SLACK_MCP_SERVER_CA_INSECURENofalseIf true, trusts all insecure server certificates. NOT RECOMMENDED. Use SLACK_MCP_SERVER_CA instead if possible.
SLACK_MCP_ENABLE_USER_CACHENofalseIf true, enables on-disk caching of user data (PII). See Security section for implications.
SLACK_MCP_USERS_CACHENo.users_cache.jsonPath to the user cache file. Only used if SLACK_MCP_ENABLE_USER_CACHE is true.

Debugging Tools

# Run the inspector with stdio transport
npx @modelcontextprotocol/inspector go run mcp/mcp-server.go --transport stdio

# View logs
tail -n 20 -f ~/Library/Logs/Claude/mcp*.log

Security

  • API Tokens: Never share your SLACK_MCP_XOXC_TOKEN and SLACK_MCP_XOXD_TOKEN. Keep .env files and any configuration containing these tokens secure and private.
  • SSE API Key: If you use the sse transport and expose the server, it is highly recommended to set SLACK_MCP_SSE_API_KEY. This variable enforces Bearer token authentication on incoming SSE connections, preventing unauthorized access. Clients must include this key in the Authorization header (e.g., Authorization: Bearer your-secret-key).
  • 'd-s' Cookie Configuration: The d-s cookie, necessary for Slack API interactions, can be configured using the SLACK_MCP_DS_COOKIE environment variable. If not set, it defaults to "1744415074". While this cookie is not as sensitive as the primary auth tokens, its configurability can be useful if the default value becomes outdated.
  • PII (User Data) Caching:
    • By default, this server disables on-disk caching of user data (which includes Personally Identifiable Information like user IDs, names, and email addresses) to enhance privacy and security.
    • If you need to enable on-disk user caching (e.g., to reduce API calls in a trusted environment), set the SLACK_MCP_ENABLE_USER_CACHE environment variable to true.
    • When enabled, the cache file path can be specified using SLACK_MCP_USERS_CACHE (defaults to .users_cache.json).
    • Security Implication: Enabling user caching means PII will be stored on the filesystem where the server runs.

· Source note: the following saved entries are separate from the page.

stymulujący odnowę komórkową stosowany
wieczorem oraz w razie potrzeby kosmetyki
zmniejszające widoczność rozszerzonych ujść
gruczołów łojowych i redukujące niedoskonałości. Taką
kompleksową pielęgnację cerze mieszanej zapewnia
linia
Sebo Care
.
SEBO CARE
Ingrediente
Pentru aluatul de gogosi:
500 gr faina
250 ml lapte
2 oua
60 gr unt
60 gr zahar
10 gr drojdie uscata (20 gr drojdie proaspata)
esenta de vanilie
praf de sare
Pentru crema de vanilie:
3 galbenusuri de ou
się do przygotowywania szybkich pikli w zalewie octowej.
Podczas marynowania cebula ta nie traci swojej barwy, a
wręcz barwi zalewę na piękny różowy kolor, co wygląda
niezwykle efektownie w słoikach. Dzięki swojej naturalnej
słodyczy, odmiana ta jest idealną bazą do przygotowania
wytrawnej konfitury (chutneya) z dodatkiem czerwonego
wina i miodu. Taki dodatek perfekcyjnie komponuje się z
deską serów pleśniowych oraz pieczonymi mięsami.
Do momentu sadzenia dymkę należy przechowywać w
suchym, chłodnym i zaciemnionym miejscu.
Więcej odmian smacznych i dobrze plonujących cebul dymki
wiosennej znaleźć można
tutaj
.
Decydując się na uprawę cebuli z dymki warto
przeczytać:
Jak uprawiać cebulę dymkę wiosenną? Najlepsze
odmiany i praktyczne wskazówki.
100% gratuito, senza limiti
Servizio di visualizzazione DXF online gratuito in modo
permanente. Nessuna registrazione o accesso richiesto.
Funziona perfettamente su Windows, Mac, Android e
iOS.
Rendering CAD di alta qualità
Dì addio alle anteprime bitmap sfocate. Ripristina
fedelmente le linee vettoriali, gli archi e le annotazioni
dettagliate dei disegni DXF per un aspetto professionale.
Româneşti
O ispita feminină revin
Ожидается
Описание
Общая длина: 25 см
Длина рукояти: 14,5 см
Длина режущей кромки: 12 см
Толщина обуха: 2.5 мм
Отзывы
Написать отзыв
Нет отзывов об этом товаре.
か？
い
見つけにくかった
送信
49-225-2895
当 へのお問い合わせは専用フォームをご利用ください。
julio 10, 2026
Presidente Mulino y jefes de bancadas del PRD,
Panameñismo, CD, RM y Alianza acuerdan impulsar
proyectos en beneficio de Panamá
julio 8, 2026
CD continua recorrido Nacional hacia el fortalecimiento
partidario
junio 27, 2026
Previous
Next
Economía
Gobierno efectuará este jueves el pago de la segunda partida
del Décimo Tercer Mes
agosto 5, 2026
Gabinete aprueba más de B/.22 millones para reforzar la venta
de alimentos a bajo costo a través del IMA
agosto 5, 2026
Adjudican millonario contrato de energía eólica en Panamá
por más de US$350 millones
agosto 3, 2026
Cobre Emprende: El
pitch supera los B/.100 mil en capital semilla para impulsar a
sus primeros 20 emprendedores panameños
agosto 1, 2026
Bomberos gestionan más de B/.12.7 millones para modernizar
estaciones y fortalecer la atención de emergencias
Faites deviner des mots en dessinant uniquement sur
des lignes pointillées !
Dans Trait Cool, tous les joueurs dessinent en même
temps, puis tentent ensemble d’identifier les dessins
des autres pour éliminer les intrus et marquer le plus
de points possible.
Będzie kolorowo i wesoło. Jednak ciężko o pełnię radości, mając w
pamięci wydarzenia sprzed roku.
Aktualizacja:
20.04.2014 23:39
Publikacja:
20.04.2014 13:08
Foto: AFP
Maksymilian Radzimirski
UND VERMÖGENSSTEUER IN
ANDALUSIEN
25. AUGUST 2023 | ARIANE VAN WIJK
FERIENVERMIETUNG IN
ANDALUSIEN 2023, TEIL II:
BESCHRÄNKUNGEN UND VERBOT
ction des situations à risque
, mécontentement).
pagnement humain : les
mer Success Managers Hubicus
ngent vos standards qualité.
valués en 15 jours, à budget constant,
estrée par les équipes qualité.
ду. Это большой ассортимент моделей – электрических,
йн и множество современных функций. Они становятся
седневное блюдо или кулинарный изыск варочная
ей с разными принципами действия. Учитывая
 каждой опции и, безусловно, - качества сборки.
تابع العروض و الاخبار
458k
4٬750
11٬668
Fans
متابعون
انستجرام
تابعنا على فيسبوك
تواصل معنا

Ensure that this location is adequately secured and that you understand the risks associated with storing such data.
  • Non-Root Docker User: The Docker container now runs as a non-root user (nonroot) by default, reducing the potential impact of a container compromise.

License

Licensed under MIT - see file. This is not an official Slack product.